What you will do: Copy verbatim the block of lines in the entries below whose first line contains "thumb tip: (464, 323)" and whose last line contains "ring dip: (257, 244)". Leave out all other lines.

*** Opening of Excerpted data ***

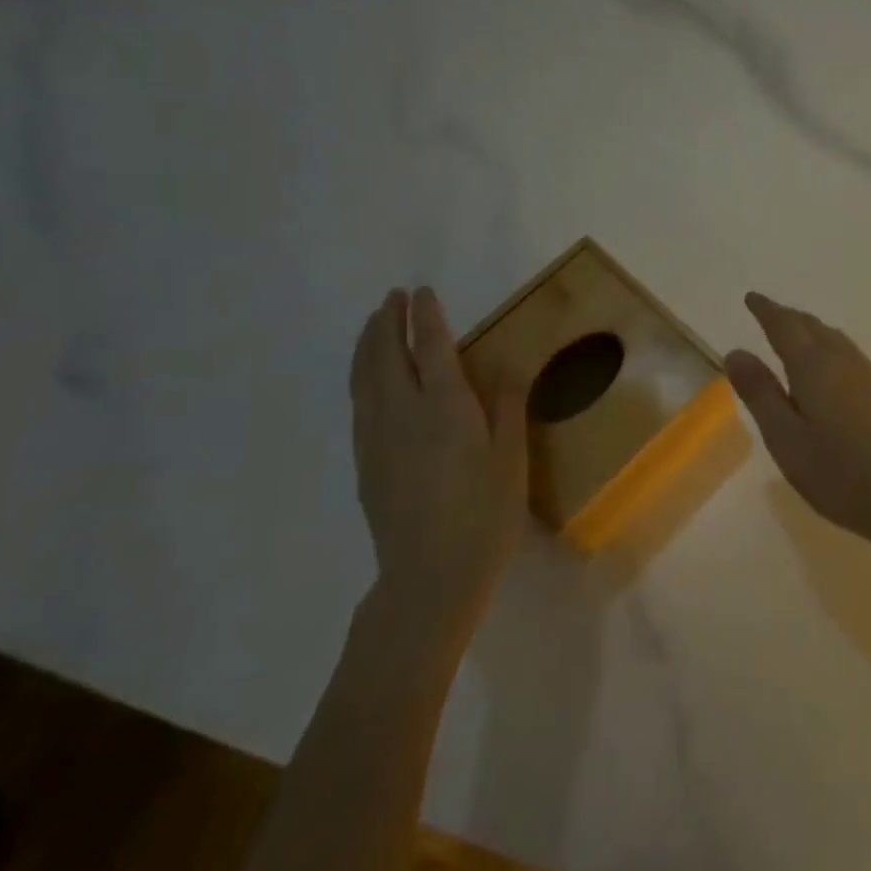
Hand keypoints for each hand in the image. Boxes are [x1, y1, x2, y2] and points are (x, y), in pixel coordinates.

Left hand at [350, 288, 527, 625]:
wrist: (429, 578)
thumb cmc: (484, 515)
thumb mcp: (511, 459)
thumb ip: (508, 406)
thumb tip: (508, 364)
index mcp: (445, 406)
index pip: (430, 347)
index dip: (426, 316)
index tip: (422, 292)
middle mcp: (403, 412)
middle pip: (386, 355)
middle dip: (388, 321)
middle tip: (392, 298)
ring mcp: (377, 438)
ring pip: (364, 377)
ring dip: (368, 344)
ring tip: (373, 325)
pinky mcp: (366, 462)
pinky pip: (359, 403)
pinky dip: (361, 377)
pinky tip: (368, 380)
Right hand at [725, 292, 870, 544]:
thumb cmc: (838, 473)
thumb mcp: (785, 438)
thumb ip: (760, 393)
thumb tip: (736, 351)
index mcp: (814, 367)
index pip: (785, 326)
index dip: (766, 310)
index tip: (751, 298)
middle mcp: (844, 361)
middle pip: (813, 326)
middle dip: (788, 316)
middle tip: (769, 313)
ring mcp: (870, 376)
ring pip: (835, 338)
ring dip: (812, 330)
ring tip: (797, 335)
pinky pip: (849, 354)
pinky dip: (830, 346)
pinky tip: (831, 368)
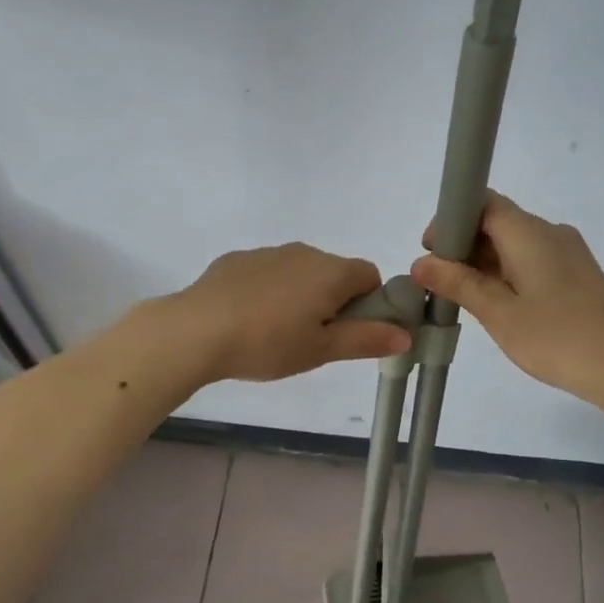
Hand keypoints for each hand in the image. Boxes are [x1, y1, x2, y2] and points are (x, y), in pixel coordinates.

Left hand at [167, 243, 412, 383]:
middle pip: (335, 272)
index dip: (369, 304)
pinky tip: (248, 318)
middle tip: (314, 340)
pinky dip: (269, 291)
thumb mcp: (321, 350)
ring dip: (301, 295)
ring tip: (277, 333)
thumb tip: (407, 334)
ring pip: (300, 272)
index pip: (370, 275)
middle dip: (334, 301)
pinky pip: (268, 272)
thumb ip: (366, 339)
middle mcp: (305, 252)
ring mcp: (269, 252)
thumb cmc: (268, 343)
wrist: (196, 330)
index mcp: (331, 272)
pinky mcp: (238, 259)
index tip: (349, 332)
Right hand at [411, 191, 603, 404]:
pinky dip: (509, 274)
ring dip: (486, 263)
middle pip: (499, 222)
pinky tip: (500, 306)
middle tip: (441, 282)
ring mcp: (569, 253)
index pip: (484, 202)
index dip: (453, 220)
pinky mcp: (579, 275)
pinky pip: (533, 261)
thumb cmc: (558, 337)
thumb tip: (422, 262)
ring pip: (516, 244)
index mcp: (529, 232)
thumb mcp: (499, 313)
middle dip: (465, 245)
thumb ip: (459, 283)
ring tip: (466, 299)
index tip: (432, 251)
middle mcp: (550, 232)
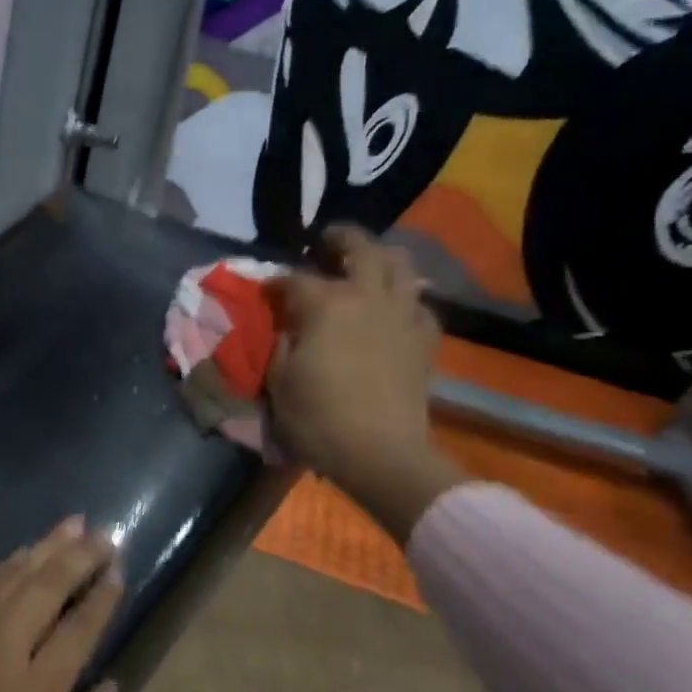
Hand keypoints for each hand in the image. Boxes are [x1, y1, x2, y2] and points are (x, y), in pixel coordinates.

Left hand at [0, 519, 124, 691]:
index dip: (102, 596)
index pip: (78, 628)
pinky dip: (6, 566)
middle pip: (46, 587)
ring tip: (72, 526)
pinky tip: (21, 555)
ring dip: (44, 547)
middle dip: (78, 556)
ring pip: (11, 576)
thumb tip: (112, 685)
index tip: (118, 569)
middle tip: (104, 534)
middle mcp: (1, 650)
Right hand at [269, 227, 465, 542]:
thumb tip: (287, 323)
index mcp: (327, 304)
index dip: (276, 282)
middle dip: (339, 237)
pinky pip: (419, 303)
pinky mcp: (425, 338)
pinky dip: (404, 297)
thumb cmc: (318, 418)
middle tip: (325, 240)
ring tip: (364, 264)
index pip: (295, 278)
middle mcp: (368, 296)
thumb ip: (281, 340)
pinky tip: (392, 309)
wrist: (381, 454)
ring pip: (401, 264)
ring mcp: (402, 314)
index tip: (266, 291)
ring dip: (380, 257)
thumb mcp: (278, 379)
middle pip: (360, 247)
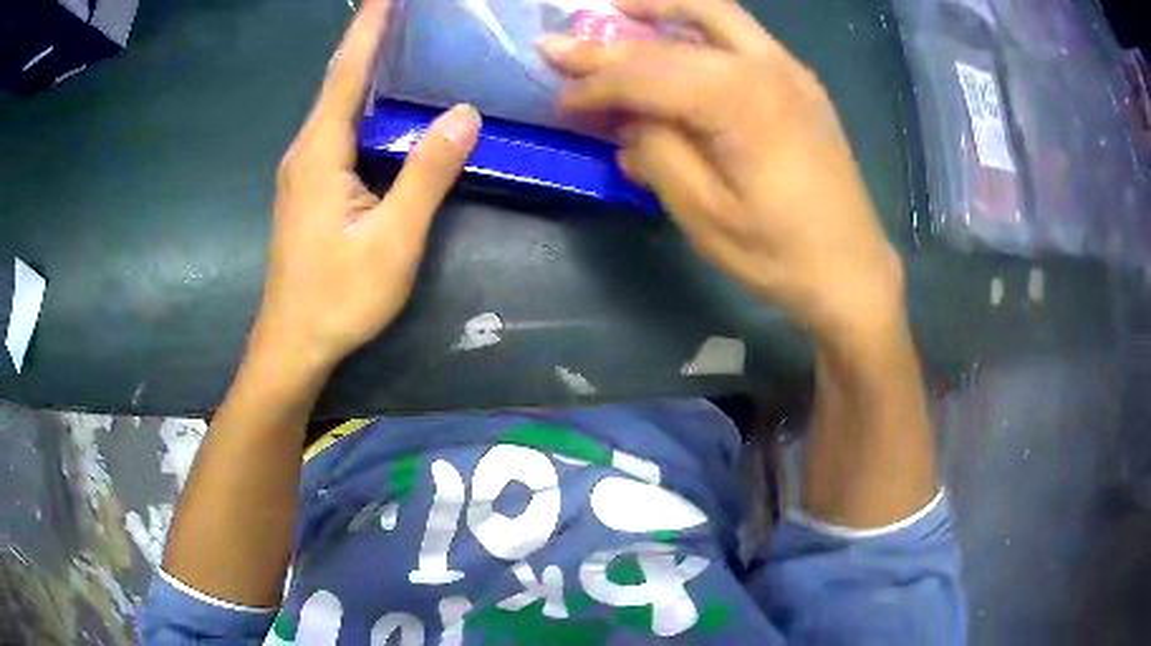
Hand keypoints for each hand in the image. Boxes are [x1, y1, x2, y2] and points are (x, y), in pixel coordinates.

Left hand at [254, 0, 480, 372]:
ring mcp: (305, 170)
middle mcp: (306, 150)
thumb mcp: (393, 239)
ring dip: (366, 66)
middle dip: (371, 37)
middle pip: (340, 79)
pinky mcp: (311, 188)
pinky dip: (362, 101)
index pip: (347, 70)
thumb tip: (464, 115)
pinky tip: (385, 100)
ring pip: (338, 104)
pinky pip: (339, 129)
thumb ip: (427, 173)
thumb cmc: (339, 296)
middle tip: (406, 9)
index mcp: (321, 151)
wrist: (293, 344)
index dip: (370, 25)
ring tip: (402, 39)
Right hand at [541, 0, 903, 342]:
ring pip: (715, 14)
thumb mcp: (705, 216)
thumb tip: (631, 122)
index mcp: (739, 102)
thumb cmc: (779, 253)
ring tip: (618, 10)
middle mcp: (765, 68)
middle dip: (610, 44)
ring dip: (661, 9)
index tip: (559, 99)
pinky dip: (699, 24)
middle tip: (561, 43)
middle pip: (672, 39)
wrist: (852, 269)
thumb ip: (659, 155)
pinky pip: (741, 34)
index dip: (595, 86)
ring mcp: (789, 70)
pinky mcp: (800, 83)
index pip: (646, 77)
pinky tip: (676, 33)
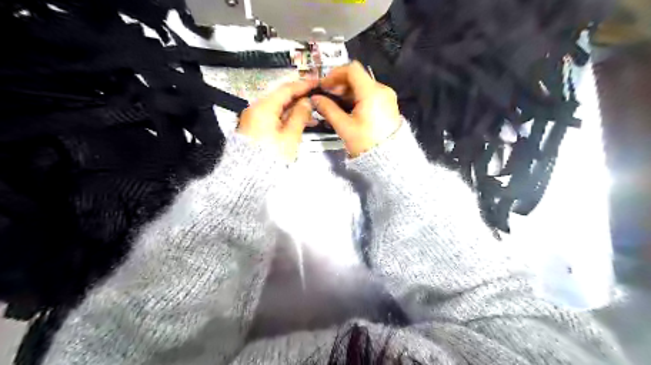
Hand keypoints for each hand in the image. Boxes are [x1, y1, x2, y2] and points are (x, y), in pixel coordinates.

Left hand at [239, 80, 319, 160]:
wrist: (250, 176)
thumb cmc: (271, 157)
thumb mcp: (290, 137)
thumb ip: (300, 116)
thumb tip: (306, 102)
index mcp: (264, 108)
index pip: (286, 89)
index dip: (303, 85)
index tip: (316, 83)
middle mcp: (256, 109)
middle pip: (280, 97)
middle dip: (299, 98)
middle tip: (315, 100)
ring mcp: (253, 118)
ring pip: (277, 108)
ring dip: (294, 109)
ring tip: (311, 114)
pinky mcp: (254, 128)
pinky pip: (272, 117)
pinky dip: (285, 117)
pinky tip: (297, 122)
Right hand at [309, 60, 402, 156]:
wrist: (389, 158)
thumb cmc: (366, 143)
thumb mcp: (344, 127)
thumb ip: (328, 109)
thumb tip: (315, 99)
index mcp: (371, 92)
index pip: (352, 70)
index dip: (335, 74)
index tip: (324, 85)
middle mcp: (382, 90)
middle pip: (358, 77)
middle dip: (340, 84)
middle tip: (327, 96)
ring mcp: (387, 97)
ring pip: (364, 85)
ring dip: (348, 91)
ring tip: (336, 104)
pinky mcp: (388, 104)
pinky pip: (371, 94)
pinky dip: (357, 97)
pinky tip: (349, 109)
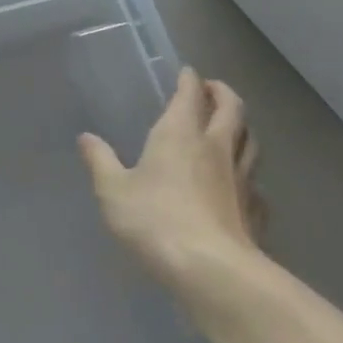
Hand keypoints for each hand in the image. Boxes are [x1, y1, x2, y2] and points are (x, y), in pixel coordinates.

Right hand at [78, 68, 262, 288]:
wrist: (211, 270)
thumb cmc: (155, 220)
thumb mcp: (113, 191)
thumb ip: (100, 162)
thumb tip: (86, 138)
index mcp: (180, 134)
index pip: (190, 94)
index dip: (189, 80)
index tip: (187, 72)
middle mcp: (216, 147)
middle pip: (232, 109)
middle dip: (223, 93)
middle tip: (213, 89)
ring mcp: (241, 179)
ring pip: (250, 141)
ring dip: (242, 128)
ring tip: (232, 127)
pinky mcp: (255, 211)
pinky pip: (257, 183)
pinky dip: (250, 176)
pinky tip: (244, 186)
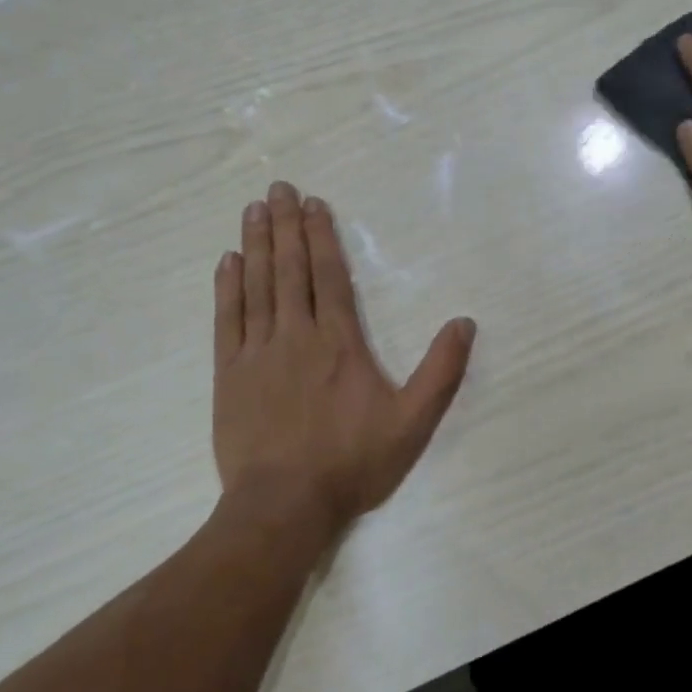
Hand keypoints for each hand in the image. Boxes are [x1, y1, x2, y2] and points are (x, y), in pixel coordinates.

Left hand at [213, 181, 475, 539]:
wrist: (284, 504)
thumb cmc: (352, 462)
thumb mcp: (412, 422)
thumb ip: (440, 371)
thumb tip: (464, 323)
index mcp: (339, 342)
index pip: (329, 275)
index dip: (321, 236)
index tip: (312, 203)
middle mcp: (296, 335)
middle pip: (291, 269)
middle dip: (286, 225)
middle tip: (277, 187)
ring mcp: (258, 352)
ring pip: (257, 286)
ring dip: (257, 244)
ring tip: (253, 209)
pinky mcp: (229, 374)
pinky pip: (227, 320)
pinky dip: (227, 287)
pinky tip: (228, 261)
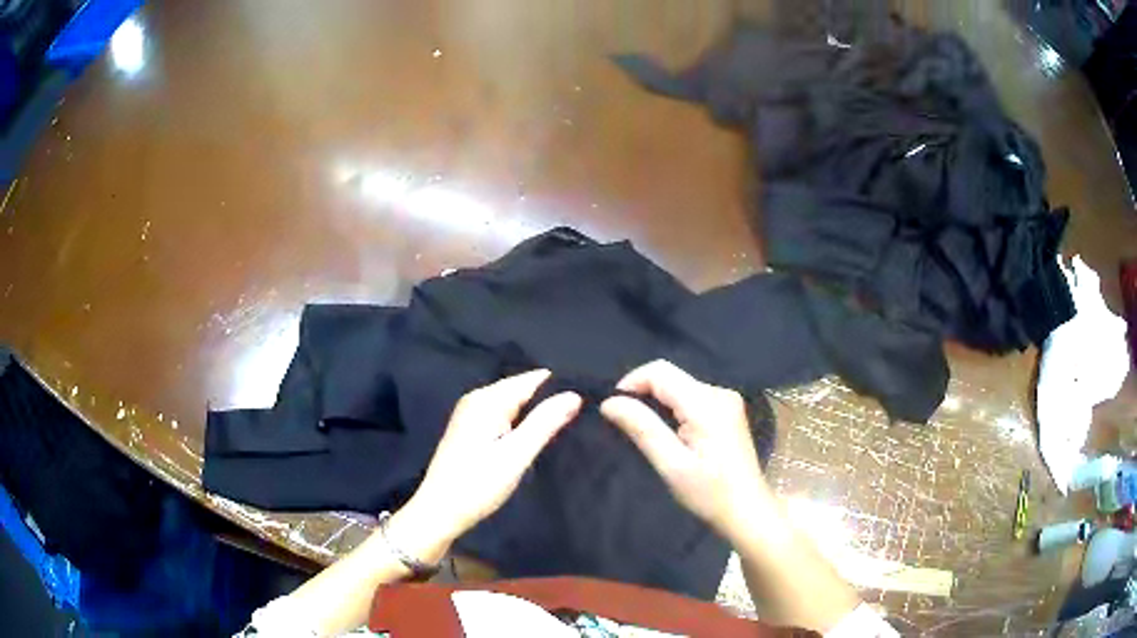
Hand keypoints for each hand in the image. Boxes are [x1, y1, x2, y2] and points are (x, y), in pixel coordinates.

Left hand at [392, 370, 581, 561]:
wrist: (439, 512)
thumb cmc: (477, 485)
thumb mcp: (516, 455)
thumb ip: (545, 423)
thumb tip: (574, 395)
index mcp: (487, 399)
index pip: (533, 379)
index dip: (560, 388)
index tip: (588, 400)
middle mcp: (477, 399)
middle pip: (522, 390)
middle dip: (548, 401)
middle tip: (582, 417)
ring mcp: (471, 414)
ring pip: (514, 405)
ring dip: (536, 414)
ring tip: (568, 425)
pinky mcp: (470, 430)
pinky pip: (503, 416)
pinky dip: (521, 424)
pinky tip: (537, 437)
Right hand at [601, 360, 772, 541]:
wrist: (747, 510)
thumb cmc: (710, 494)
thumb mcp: (672, 465)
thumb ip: (642, 429)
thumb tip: (609, 402)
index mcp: (707, 404)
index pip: (660, 371)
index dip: (631, 383)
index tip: (613, 409)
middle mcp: (720, 393)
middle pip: (671, 376)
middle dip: (643, 393)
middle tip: (625, 424)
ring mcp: (727, 400)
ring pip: (680, 386)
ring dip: (657, 402)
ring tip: (644, 431)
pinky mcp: (728, 411)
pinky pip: (692, 397)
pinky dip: (673, 408)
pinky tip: (669, 433)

*** Close of Excerpted data ***

Output below:
thumb tip: (464, 323)
index mcp: (339, 342)
index pip: (329, 275)
index dip: (321, 236)
index tip: (312, 203)
middle mcp: (296, 335)
middle pip: (291, 269)
middle dip: (286, 225)
middle tip: (277, 187)
ring mcp: (258, 352)
ring pip: (257, 286)
ring dip: (257, 244)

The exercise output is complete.